RR39 - Social and Environmental Accounting Education in British Universities
Owen, Humphrey, Lewis, 1994
Executive summary
Recent years have witnessed a considerable resurgence of academic and professional interest in social accounting issues, albeit with attention being overwhelmingly focused on one element - the environment. International initiatives, notably those emanating from the European Union, suggest that the ACCA's identification of social and environmental accounting as a key area of innovative research within which it intends to play a leading role is not misplaced. However, despite this encouraging background, there is little evidence of any significant response from accounting practitioners towards the developing social and environmental agenda.
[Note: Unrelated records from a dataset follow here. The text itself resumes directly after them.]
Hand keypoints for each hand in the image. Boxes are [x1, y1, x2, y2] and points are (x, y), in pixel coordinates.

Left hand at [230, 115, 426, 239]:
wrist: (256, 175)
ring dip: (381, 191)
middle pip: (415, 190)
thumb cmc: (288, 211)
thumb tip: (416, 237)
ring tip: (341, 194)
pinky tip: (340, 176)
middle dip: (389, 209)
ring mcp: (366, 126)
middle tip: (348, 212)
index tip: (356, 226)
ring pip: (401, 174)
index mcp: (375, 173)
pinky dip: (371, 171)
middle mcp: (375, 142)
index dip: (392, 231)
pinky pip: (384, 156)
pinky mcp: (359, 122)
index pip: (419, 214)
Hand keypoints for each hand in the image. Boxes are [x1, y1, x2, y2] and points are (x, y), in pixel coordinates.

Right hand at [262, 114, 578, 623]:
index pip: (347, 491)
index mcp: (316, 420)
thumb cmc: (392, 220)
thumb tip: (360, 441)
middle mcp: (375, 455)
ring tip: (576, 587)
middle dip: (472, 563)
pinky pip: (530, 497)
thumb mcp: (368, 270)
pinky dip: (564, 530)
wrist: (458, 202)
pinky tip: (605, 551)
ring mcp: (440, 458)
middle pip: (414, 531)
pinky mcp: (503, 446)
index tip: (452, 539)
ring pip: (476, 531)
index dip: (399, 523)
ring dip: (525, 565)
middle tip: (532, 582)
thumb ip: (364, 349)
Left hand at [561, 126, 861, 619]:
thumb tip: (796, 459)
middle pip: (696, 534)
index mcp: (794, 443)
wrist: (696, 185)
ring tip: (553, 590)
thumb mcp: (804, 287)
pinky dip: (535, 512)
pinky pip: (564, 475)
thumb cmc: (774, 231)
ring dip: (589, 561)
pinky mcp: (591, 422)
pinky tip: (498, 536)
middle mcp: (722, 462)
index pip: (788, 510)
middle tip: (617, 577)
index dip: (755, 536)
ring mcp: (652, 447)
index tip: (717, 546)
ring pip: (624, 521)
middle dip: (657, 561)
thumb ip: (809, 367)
Suggestions that deficiencies in accounting education are in part to blame for this current impasse are achieving increasing prominence.
Whilst some influential groups have called for the introduction of certain environmental components into degree (and professional) syllabi, the general nature of recent critiques of current degree programmes has been fundamental enough to suggest that piecemeal solutions are unlikely to prove adequate in fostering greater levels of social and environmental awareness amongst the next generation of accounting professionals. An alternative approach, gaining in prominence, entails exposing students to material that fundamentally addresses the social and ethical functioning of accounting practices and which acknowledges that the social, and indeed the environmental, is a contested and ever changing domain. Courses in social and environmental accounting, by challenging traditional perspectives in accounting, have been put forward by some commentators as providing a ready mechanism through which such ends can be achieved. However, with the exception of a few accounts of individual personal experiences, there is a paucity of evidence relating to the coverage given to social and environmental accounting issues in university accounting curricula, the impact of such teaching and the problems encountered by those involved in developing the subject area.
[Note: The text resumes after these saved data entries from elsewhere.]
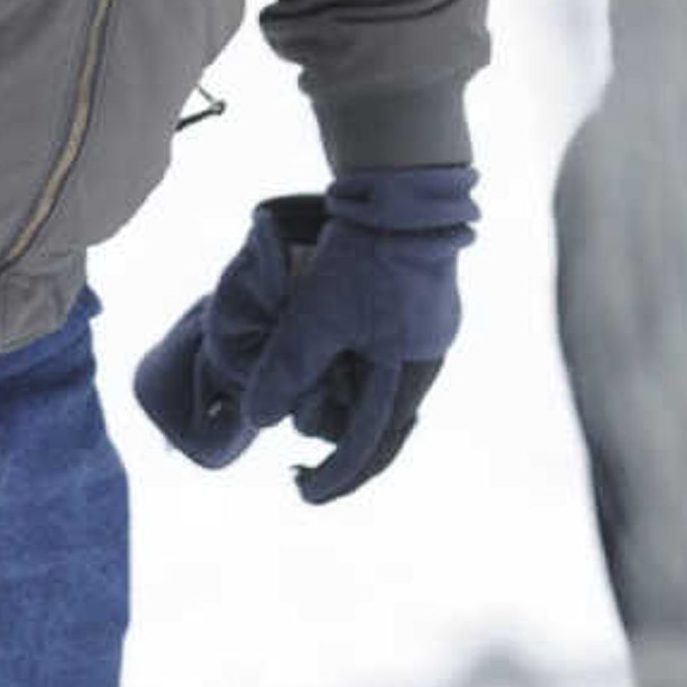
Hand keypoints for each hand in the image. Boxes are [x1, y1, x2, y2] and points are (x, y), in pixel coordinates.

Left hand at [132, 166, 477, 503]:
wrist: (402, 193)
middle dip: (347, 456)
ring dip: (353, 415)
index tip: (302, 494)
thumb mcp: (314, 318)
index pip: (372, 445)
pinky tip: (337, 376)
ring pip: (388, 393)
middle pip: (387, 427)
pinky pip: (389, 362)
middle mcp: (426, 359)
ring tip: (313, 428)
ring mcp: (427, 331)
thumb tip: (259, 422)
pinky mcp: (418, 305)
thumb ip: (287, 371)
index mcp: (409, 373)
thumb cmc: (359, 258)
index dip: (336, 476)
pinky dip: (360, 380)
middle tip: (308, 475)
The two principal aims of this report are to identify the degree to which students are exposed to social and environmental accounting material in their undergraduate degree studies and to explore more qualitative issues concerning, amongst other things, the aims of such teaching, the nature of the material being covered or, alternatively, reasons for neglecting the subject area. These questions are addressed by means of a questionnaire survey, covering the entire population of British universities offering undergraduate accounting courses, and a subsequent programme of interviews with academics whose teaching and research interests centre on the social functioning of the accounting craft. Key findings to emerge from the research include:
- The coverage given to social and environmental accounting material in many undergraduate accounting degree programmes is peripheral, with the subject being absent from many schemes. When covered, it tends to be taught as a final year option, with a generally low student take-up rate, or as a small part of another (usually financial) accounting course. The subject area has yet to establish itself as generally accepted 'core' accounting degree material, although there are some signs of increasing acceptance reflected in plans to introduce new courses in the subject area, most notably in some of the 'new' universities.
- There is significant correspondence between an established research history in the subject area and its introduction into university accounting curricula, with individual initiative playing a key role in the establishment of new courses in social and environmental accounting and, indeed, the maintenance of existing ones.
- There is developing dominance of 'environmental' over 'social' issues, with course material influenced by changing agendas in the general and professional accounting media. The extent and manner of such influence raises certain question marks over both the conceptual basis of what is being taught in the name of social and environmental accounting and the rationales for persisting with more traditional accounting courses.
- A significant role is played by student expectations and perceived professional accreditation requirements in shaping academic perceptions of what is considered to be 'core' accounting degree material and the acceptability, or otherwise, of social and environmental accounting teaching.
- There are serious obstacles in developing innovative courses arising from increasingly severe resource constraints in higher education and the 'short termism' fostered by the ever pervasive influence of research selectivity exercises.
Issues raised in this research study suggest a need to urgently examine the structure, scope and aims of British undergraduate accounting programmes in general. In particular, given the recent patterns of declining professional training vacancies and the significantly expanding accounting student numbers in universities, the continued dominance of the core curriculum by a largely professionally oriented, technicist view of accounting education is increasingly unacceptable. An alternative perspective worthy of serious consideration is that of accounting studies at undergraduate level being structured more centrally around notions of social science and fundamentally seeking to address the significance of the role and functioning of accounting practices in society. Ironically, this could enable accounting degrees to secure a new, and more socially meaningful, relevance in an era in which the social ramifications and public policy implications of accounting are coming under increasing scrutiny.